AAAI2026

SwiftVideo: A Unified Framework for Few-Step Video Generation Through Trajectory-Distribution Alignment

Yanxiao Sun, Jiafu Wu, Yun Cao, Chengming Xu, Yabiao Wang, Weijian Cao, Donghao Luo, Chengjie Wang, Yanwei Fu

被引用 6 次

摘要

Diffusion-based or flow-based models have achieved significant progress in video synthesis but require multiple iterative sampling steps, which incurs substantial computational overhead. While many distillation methods that are solely based on trajectory-preserving or distribution-matching have been developed to accelerate video generation models, these approaches often suffer from performance breakdown or increased artifacts under few-step settings. To address these limitations, we propose SwiftVideo, a unified and stable distillation framework that combines the advantages of trajectory-preserving and distribution-matching strategies.

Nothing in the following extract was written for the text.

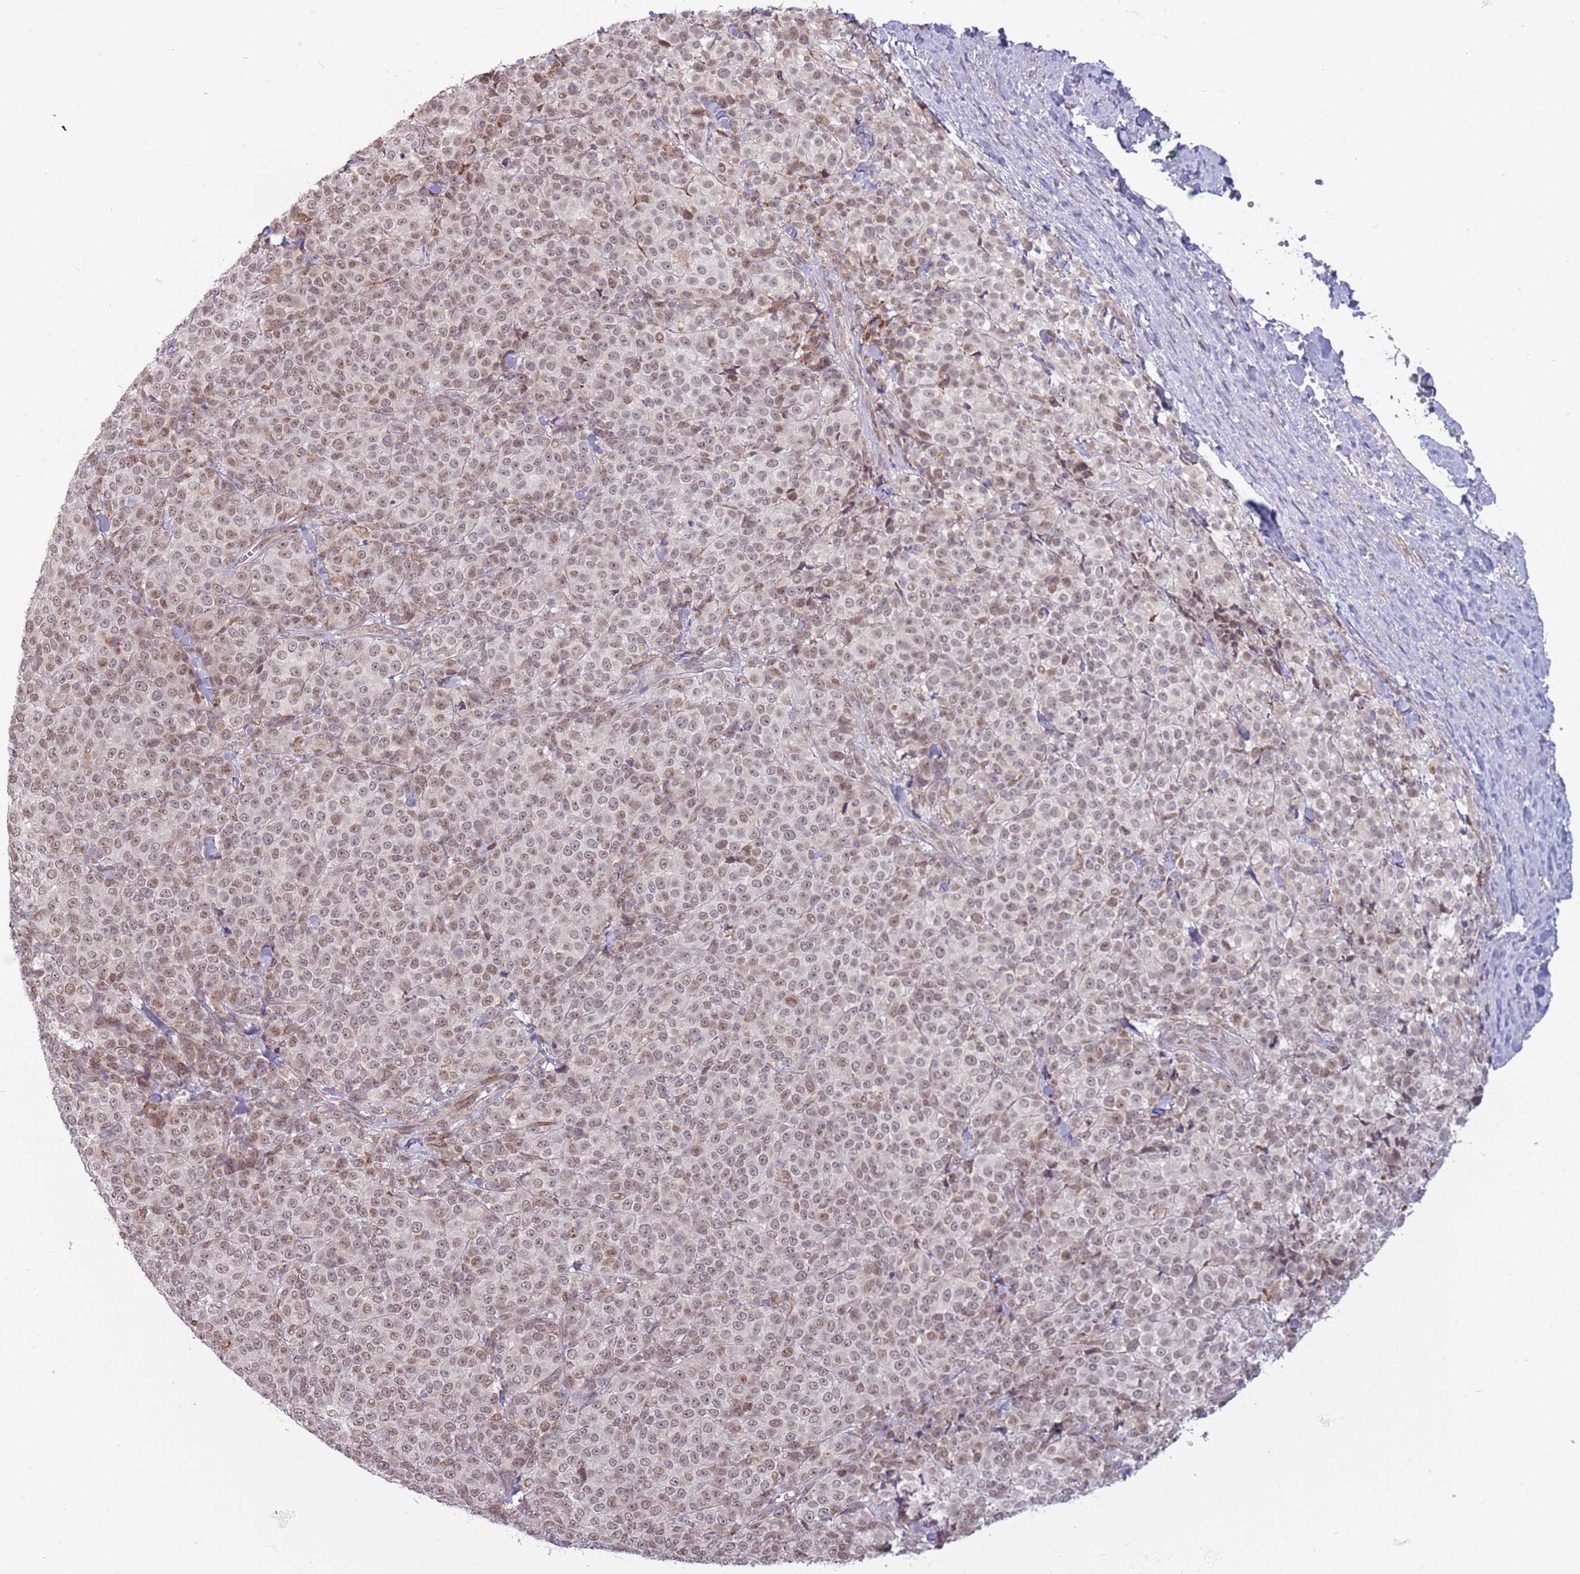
{"staining": {"intensity": "weak", "quantity": ">75%", "location": "nuclear"}, "tissue": "melanoma", "cell_type": "Tumor cells", "image_type": "cancer", "snomed": [{"axis": "morphology", "description": "Normal tissue, NOS"}, {"axis": "morphology", "description": "Malignant melanoma, NOS"}, {"axis": "topography", "description": "Skin"}], "caption": "High-power microscopy captured an IHC micrograph of melanoma, revealing weak nuclear expression in about >75% of tumor cells.", "gene": "BARD1", "patient": {"sex": "female", "age": 34}}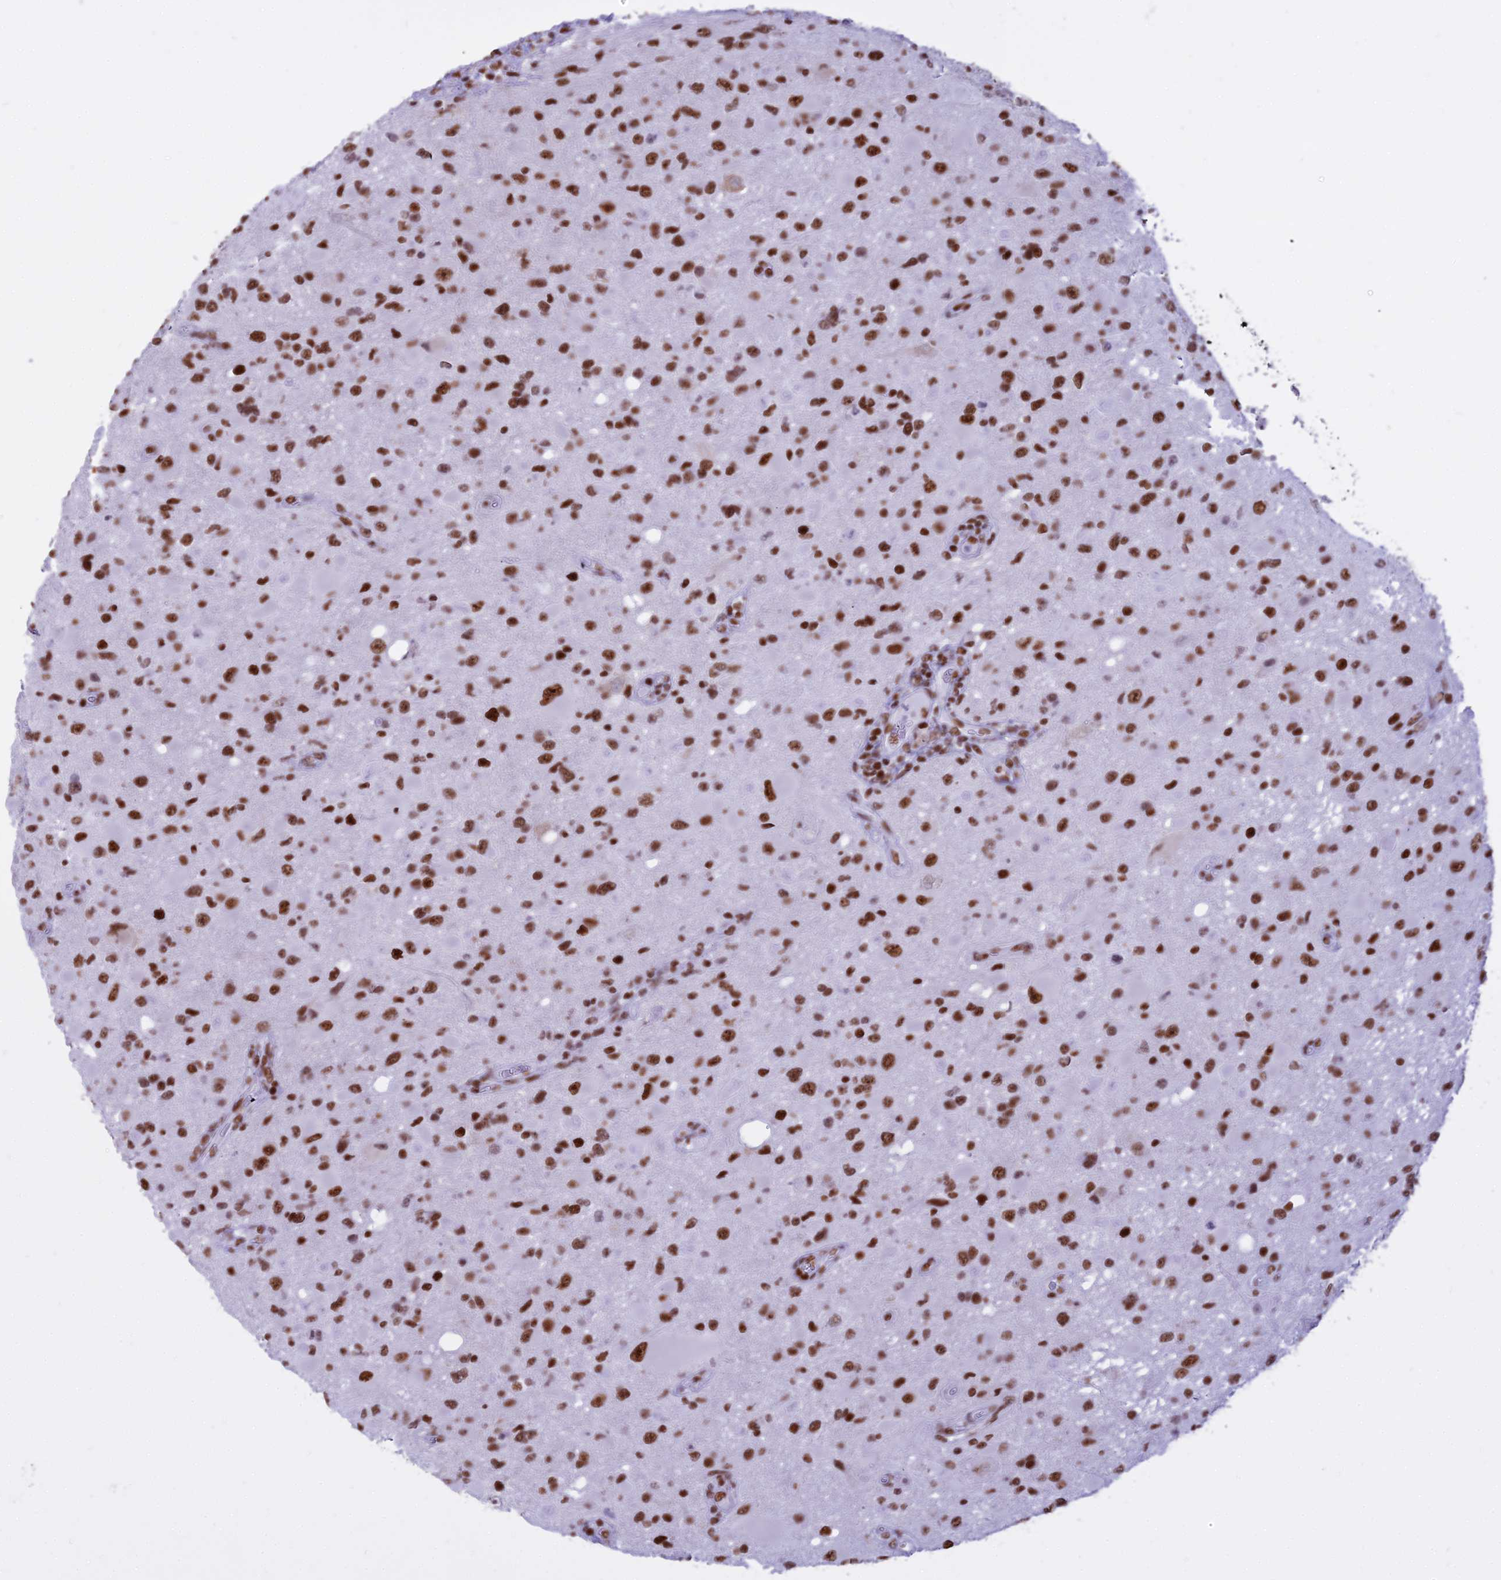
{"staining": {"intensity": "strong", "quantity": ">75%", "location": "nuclear"}, "tissue": "glioma", "cell_type": "Tumor cells", "image_type": "cancer", "snomed": [{"axis": "morphology", "description": "Glioma, malignant, High grade"}, {"axis": "topography", "description": "Brain"}], "caption": "Protein positivity by immunohistochemistry reveals strong nuclear staining in about >75% of tumor cells in malignant glioma (high-grade). The protein of interest is shown in brown color, while the nuclei are stained blue.", "gene": "PARP1", "patient": {"sex": "male", "age": 53}}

Our approach introduces continuoustime consistency distillation to ensure precise preservation of ODE trajectories. Subsequently, we propose a dual-perspective alignment that includes distribution alignment between synthetic and real data along with trajectory alignment across different inference steps. Our method maintains highquality video generation while substantially reducing the number of inference steps. Quantitative evaluations on the OpenVid-1M benchmark demonstrate that our method significantly outperforms existing approaches in few-step video generation.